The BSDDB backend will be removed in the next major release (v5.2). All old databases will be automatically upgraded to SQLite. So it should be safe to ignore locking for read-only access.

Yes, write access will be a future goal. I can see multi-user access being possible in the future (v5.3?) if we switch the raw object format to json.

I have no objection to publishing a core package on PyPI. In fact, part of the reason for the file organization in GEPS 008 was to allow the core libraries to be used in other projects outside of Gramps.

Probably not doable in the first release, but something to keep in mind… It seems that many users want to share some or all of their research on the web, some publicly, some only with family. Currently people achieve that, for example, by generating and distributing the narrated web report using filters and/or masking living people. It would be nice if the new web-based Gramps could support some kind of row- and column-level, role-based security to control what each group of the ultimate end users can see and do. (I am just talking about authorization; authentication would be a separate matter.)

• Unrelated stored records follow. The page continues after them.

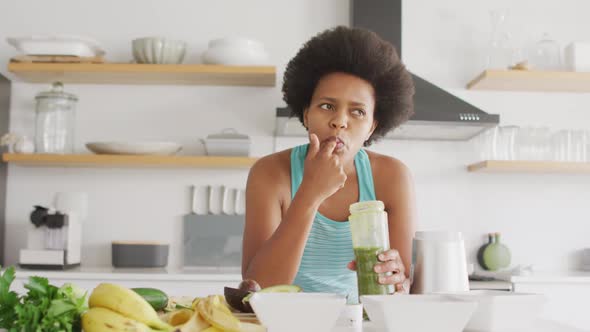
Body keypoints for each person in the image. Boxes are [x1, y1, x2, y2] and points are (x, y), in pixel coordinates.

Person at [241, 26, 416, 301]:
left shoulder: (393, 177)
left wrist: (399, 279)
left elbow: (403, 285)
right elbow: (258, 288)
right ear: (306, 113)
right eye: (326, 106)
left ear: (372, 127)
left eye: (357, 112)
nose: (340, 121)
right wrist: (311, 192)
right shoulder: (270, 174)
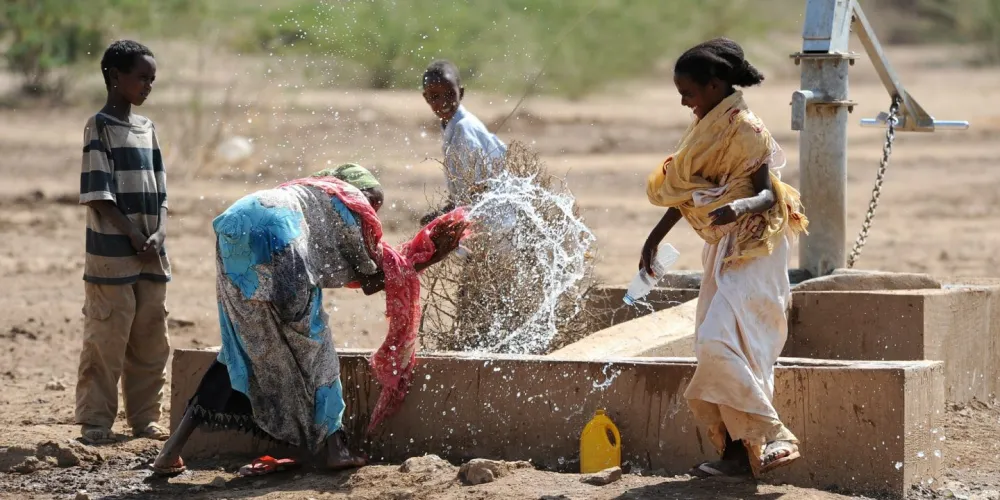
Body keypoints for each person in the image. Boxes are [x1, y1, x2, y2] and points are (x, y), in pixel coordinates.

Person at [152, 164, 468, 475]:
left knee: (240, 344)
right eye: (374, 205)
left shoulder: (307, 192)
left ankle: (170, 452)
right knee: (315, 345)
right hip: (282, 240)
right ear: (361, 193)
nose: (373, 217)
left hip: (235, 225)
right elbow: (372, 279)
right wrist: (429, 254)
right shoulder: (350, 204)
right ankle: (335, 449)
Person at [641, 38, 809, 478]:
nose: (683, 102)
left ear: (715, 86)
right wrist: (654, 238)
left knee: (728, 341)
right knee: (715, 344)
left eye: (688, 93)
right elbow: (689, 191)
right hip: (721, 243)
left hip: (755, 243)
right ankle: (738, 455)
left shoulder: (746, 128)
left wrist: (738, 207)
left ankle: (773, 436)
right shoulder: (704, 125)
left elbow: (766, 193)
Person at [76, 40, 171, 444]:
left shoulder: (147, 129)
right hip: (113, 254)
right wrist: (133, 235)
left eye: (152, 79)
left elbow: (161, 191)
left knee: (151, 338)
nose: (148, 86)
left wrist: (158, 233)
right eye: (141, 78)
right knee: (107, 338)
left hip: (151, 252)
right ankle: (95, 421)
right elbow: (99, 194)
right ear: (115, 77)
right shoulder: (99, 126)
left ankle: (145, 418)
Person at [420, 59, 507, 225]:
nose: (443, 102)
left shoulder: (464, 129)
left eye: (449, 94)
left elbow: (478, 190)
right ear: (426, 98)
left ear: (461, 93)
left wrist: (449, 214)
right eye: (435, 96)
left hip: (494, 216)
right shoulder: (450, 124)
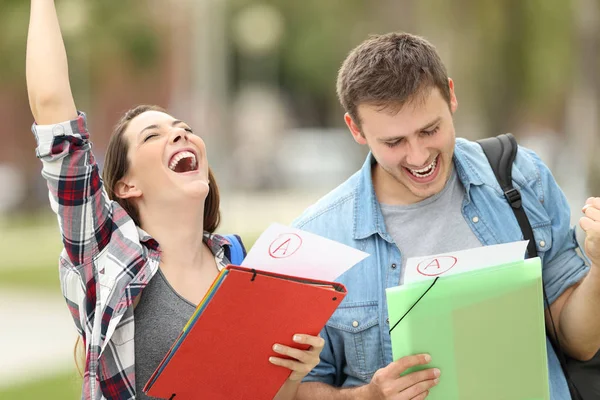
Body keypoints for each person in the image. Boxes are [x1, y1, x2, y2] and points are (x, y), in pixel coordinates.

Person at [26, 1, 324, 399]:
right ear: (126, 185)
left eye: (184, 128)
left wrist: (291, 375)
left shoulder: (236, 262)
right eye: (153, 136)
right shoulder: (105, 251)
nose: (180, 134)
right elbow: (52, 112)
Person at [291, 32, 600, 400]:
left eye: (430, 130)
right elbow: (295, 390)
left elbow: (578, 342)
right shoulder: (317, 240)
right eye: (394, 142)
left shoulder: (521, 177)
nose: (419, 156)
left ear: (451, 95)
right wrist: (368, 396)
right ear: (356, 129)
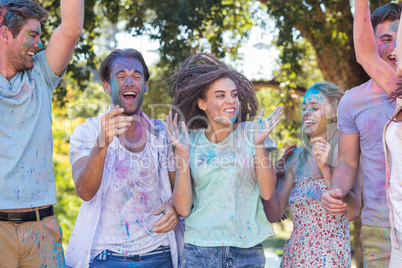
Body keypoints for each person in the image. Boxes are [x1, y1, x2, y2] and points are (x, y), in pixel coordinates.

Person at [66, 48, 181, 268]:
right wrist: (103, 143)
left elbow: (181, 190)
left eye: (137, 76)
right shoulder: (87, 133)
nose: (130, 81)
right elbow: (85, 191)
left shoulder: (164, 134)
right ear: (107, 86)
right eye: (120, 76)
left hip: (160, 254)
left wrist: (175, 207)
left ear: (145, 85)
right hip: (107, 257)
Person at [166, 53, 281, 267]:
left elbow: (267, 192)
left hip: (247, 251)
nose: (231, 101)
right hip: (200, 251)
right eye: (220, 95)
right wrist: (182, 153)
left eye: (234, 94)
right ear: (202, 103)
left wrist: (258, 145)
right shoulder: (189, 141)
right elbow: (182, 208)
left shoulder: (253, 133)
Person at [0, 0, 83, 266]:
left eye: (40, 35)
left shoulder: (41, 74)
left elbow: (71, 29)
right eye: (32, 35)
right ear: (5, 35)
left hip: (41, 230)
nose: (38, 43)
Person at [322, 2, 402, 266]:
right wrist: (336, 190)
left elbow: (365, 55)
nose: (394, 49)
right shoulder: (353, 101)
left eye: (400, 40)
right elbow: (348, 162)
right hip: (377, 227)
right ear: (372, 39)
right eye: (387, 39)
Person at [262, 82, 360, 267]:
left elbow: (352, 212)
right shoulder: (294, 158)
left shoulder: (347, 155)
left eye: (315, 108)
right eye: (304, 108)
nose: (306, 112)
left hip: (331, 259)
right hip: (295, 257)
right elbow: (273, 215)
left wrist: (325, 169)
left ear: (334, 112)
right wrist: (268, 174)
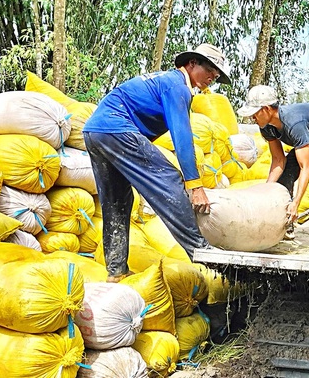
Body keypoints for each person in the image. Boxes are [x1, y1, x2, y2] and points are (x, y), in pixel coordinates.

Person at [83, 43, 231, 282]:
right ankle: (201, 250)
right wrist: (195, 185)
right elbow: (182, 138)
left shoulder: (167, 82)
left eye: (216, 75)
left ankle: (116, 270)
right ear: (192, 63)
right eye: (211, 69)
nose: (213, 77)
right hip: (116, 128)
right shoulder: (177, 87)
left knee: (118, 199)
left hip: (94, 132)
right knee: (169, 179)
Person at [236, 85, 309, 242]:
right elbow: (278, 160)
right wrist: (265, 191)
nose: (252, 118)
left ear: (266, 109)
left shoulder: (293, 123)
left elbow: (305, 167)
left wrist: (296, 203)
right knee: (286, 173)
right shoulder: (266, 127)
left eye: (254, 113)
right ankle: (286, 226)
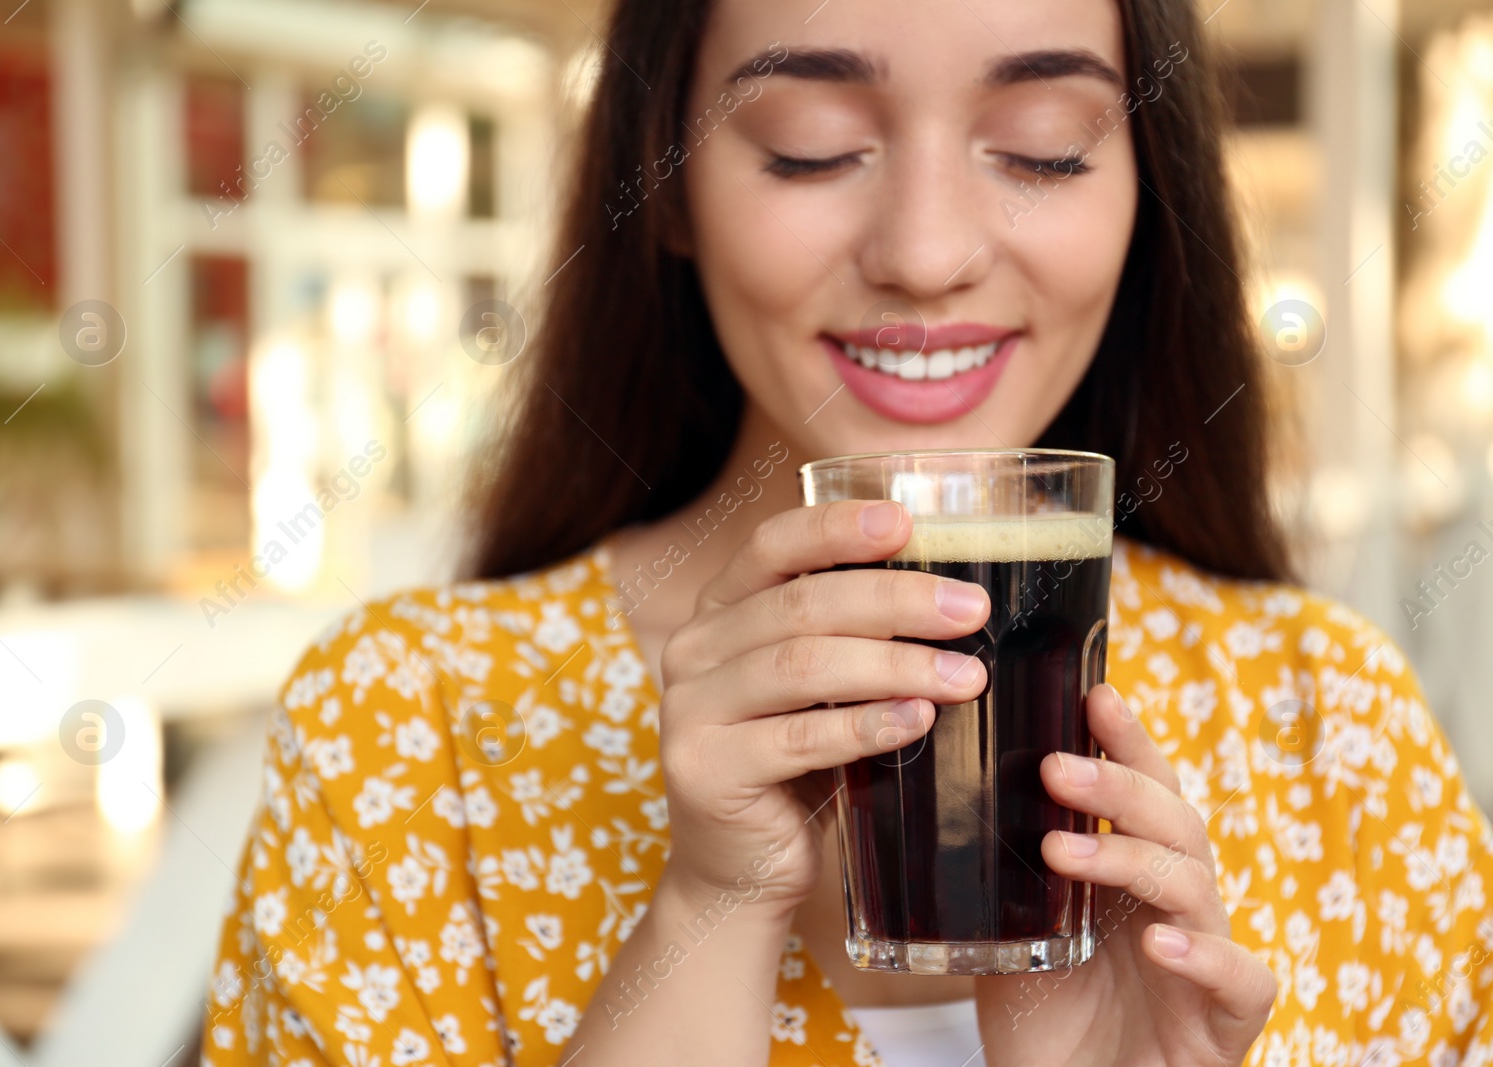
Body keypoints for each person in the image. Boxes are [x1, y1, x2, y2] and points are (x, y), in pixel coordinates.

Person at [202, 0, 1493, 1062]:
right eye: (810, 145)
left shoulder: (1334, 724)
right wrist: (706, 911)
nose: (927, 255)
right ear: (662, 184)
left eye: (1045, 145)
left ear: (1151, 189)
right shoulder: (408, 724)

It would be nice if the new web-based Gramps could support some kind of row- and column-level, role-based security to control what each group of the ultimate end users can see and do. (I am just talking about authorization; authentication would be a separate matter.)

Yes indeed. There are two separete issues here:

  1. How role-based permissions ares handled in Gramps itself
  2. How the web backend handles the authorization.

Concerning 1., if I’m not mistaken, there is no role-based permission mechanism in Gramps at the moment other than private records. So for the backend it would basically just be serving to two groups of users: the ones allowed to view private records and the ones not allowed.

@Nick-Hall, thanks for your comments. Concerning the PyPI package, I can start a proposal (via pull request) how to set this up in the main Gramps repository so it won’t be necessary to have another repository just for the PyPI package.

Once you have set up a repo for the REST API, wew could continue discussing technical details on Github.